158 突然の別れ
ベッドから部屋の入り口は見えないため、誰が来たのかはわからないが、こんな時間に宿の個室を訪れるのは只事ではない。マリアにはその話の内容はほとんど聞き取れなかったが、途切れ途切れに聞こえてくるルーファスの声音はなんだか重いものだった。
やがて扉が閉まる音がして、ようやくルーファスが戻ってきた。彼は不安そうなマリアを見て、これから話さなければいけない内容が、もっと彼女を不安にさせてしまうことに心を痛めた。
「アストリア騎士団で重大な事案が発生しているらしい。俺も事情を聞かれることになった。緊急に行かなければならない」
「え、まさか今から……? 何があったの?」
「現時点では詳しく話してはくれなかったが、国家の存続に関わることのようだ。事が事だけに急いでいると言っていた」
「すぐに帰って来られるわよね?」
マリアは嫌な予感がして、彼の服の袖を掴んだ。
「俺はまだあくまでもアストリア騎士団の一員だから、事情聴取されるのも仕方がない。それに1人の例外もなく全員に話を聞いて回っているそうだ。無関係であることがわかれば、すぐに戻って来られるとは思うが、3日経っても俺が戻ってこなかったら、マリアはイザーク様のところに身を寄せてほしい」
そうしてマリアにいくつか細かい指示をしてから、ルーファスは未練を断ち切るように寄り添う彼女をそっと引き離した。マリアの瞳が悲しみに潤む。
「今も扉の外で待ってもらっているんだ。もう行かなくては……。

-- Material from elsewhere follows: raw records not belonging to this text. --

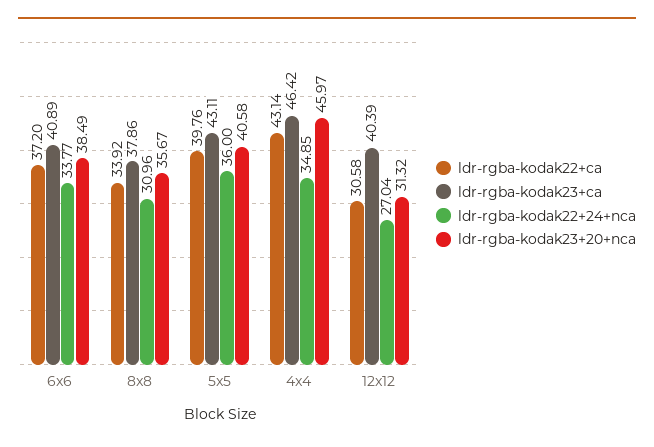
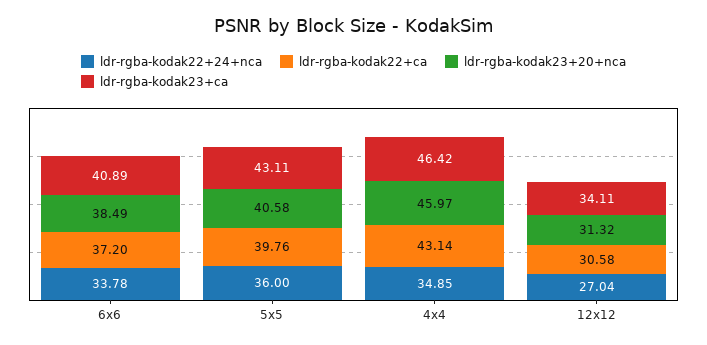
  {
    "ldr-rgba-kodak22+ca": {
      "6x6": 37.2,
-     "8x8": 33.92,
      "5x5": 39.76,
      "4x4": 43.14,
      "12x12": 30.58
    },
    "ldr-rgba-kodak23+ca": {
      "6x6": 40.89,
-     "8x8": 37.86,
      "5x5": 43.11,
      "4x4": 46.42,
-     "12x12": 40.39
+     "12x12": 34.11
    },
    "ldr-rgba-kodak22+24+nca": {
-     "6x6": 33.77,
+     "6x6": 33.78,
-     "8x8": 30.96,
      "5x5": 36,
      "4x4": 34.85,
      "12x12": 27.04
    },
    "ldr-rgba-kodak23+20+nca": {
      "6x6": 38.49,
-     "8x8": 35.67,
      "5x5": 40.58,
      "4x4": 45.97,
      "12x12": 31.32
    }
  }

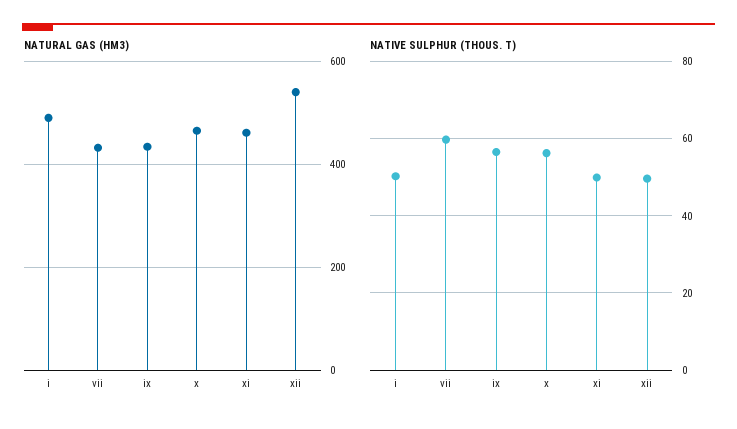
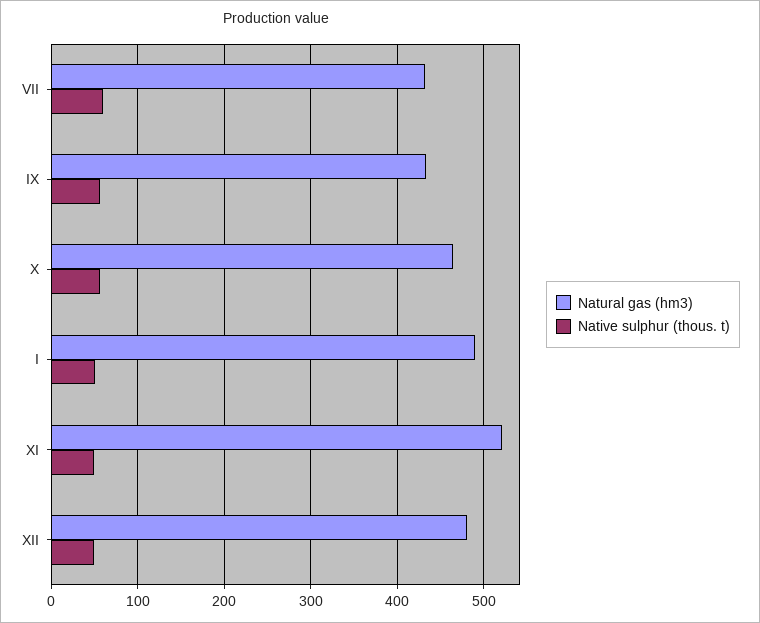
  {
    "NATURAL GAS (HM3)": {
      "i": 490,
      "vii": 430,
      "ix": 430,
      "x": 470,
-     "xi": 460,
+     "xi": 520,
-     "xii": 540
+     "xii": 480
    },
    "NATIVE SULPHUR (THOUS. T)": {
      "i": 50,
      "vii": 60,
      "ix": 56,
      "x": 56,
      "xi": 50,
      "xii": 50
    }
  }

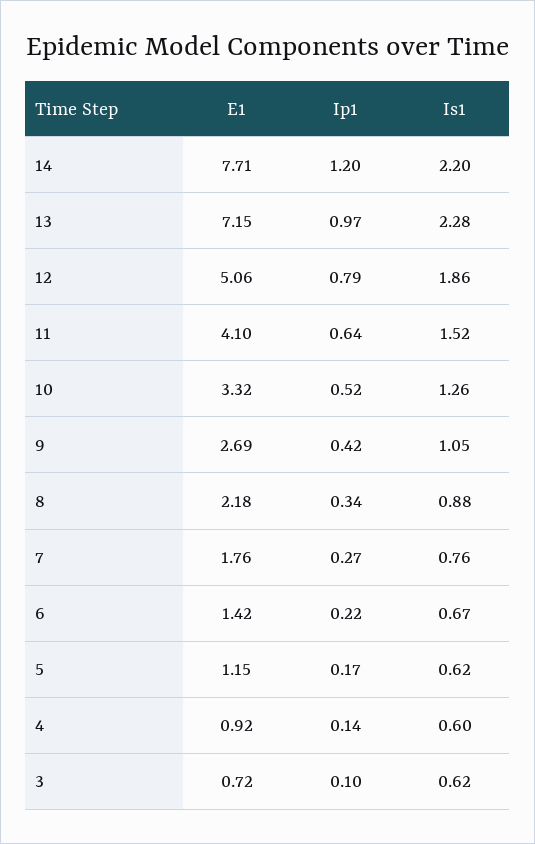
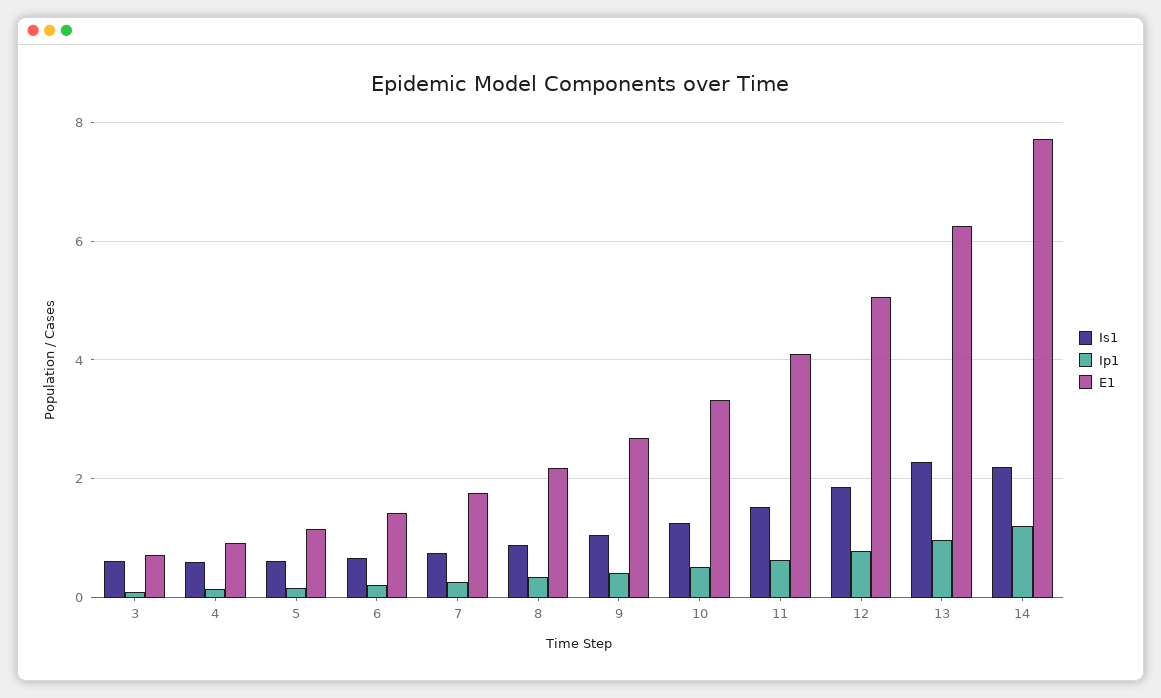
  {
    "E1": {
      "14": 7.71,
-     "13": 7.15,
+     "13": 6.2,
      "12": 5.06,
      "11": 4.1,
      "10": 3.32,
      "9": 2.69,
      "8": 2.18,
      "7": 1.76,
      "6": 1.42,
      "5": 1.15,
      "4": 0.92,
      "3": 0.72
    },
    "Ip1": {
      "14": 1.2,
      "13": 0.97,
      "12": 0.79,
      "11": 0.64,
      "10": 0.52,
      "9": 0.42,
      "8": 0.34,
      "7": 0.27,
      "6": 0.22,
      "5": 0.17,
      "4": 0.14,
      "3": 0.1
    },
    "Is1": {
      "14": 2.2,
      "13": 2.28,
      "12": 1.86,
      "11": 1.52,
      "10": 1.26,
      "9": 1.05,
      "8": 0.88,
      "7": 0.76,
      "6": 0.67,
      "5": 0.62,
      "4": 0.6,
      "3": 0.62
    }
  }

すまないなマリア、本当は俺も、お前を1人にはしたくない」
「うん……」
「愛している。どうか信じて待っていてほしい」
彼等は最後にもう一度だけ口づけを交わした。たとえ離れていても、お互いの心は変わらないと信じて。
「お待たせしてすみません。ありがとうございます」
ルーファスは扉の外で待っていてくれた男たちのところに戻った。彼を迎えに来たのは、顔見知りの壮年の男性騎士と文官の男性の2人だった。男性騎士の方が言う。
「婚約者に別れは済んだのか? いや、こちらこそ、こんな時間に突然お邪魔してすまないと思っている。可及的速やかにと言われていてな」
そのとき別れを見送りたくて、マリアが扉のところまで来てしまった。男たちは突然姿を現した、この世ならぬ可憐な花のような彼の婚約者を見て、魂が抜けたように言葉を失った。マリアが挨拶をすると我に返ったのか、今度は逆に穴が空くほど熱心に見つめる。マリアはその視線を避けるように、ルーファスの陰に隠れて小さな声で伝えた。
「ルーファス、行ってらっしゃい。待っているから、必ず戻って来てね」
「ああ、行ってくる」
彼はその背中を優しく押して、部屋の中に彼女を戻した。夜着の上に羽織ものをしただけのたおやかなマリアを、ほかの男たちの目にあまり触れさせたくなかったからだ。
そうしてルーファスは男たちとともに去っていった。何よりも大切なマリアを、1人だけ残して。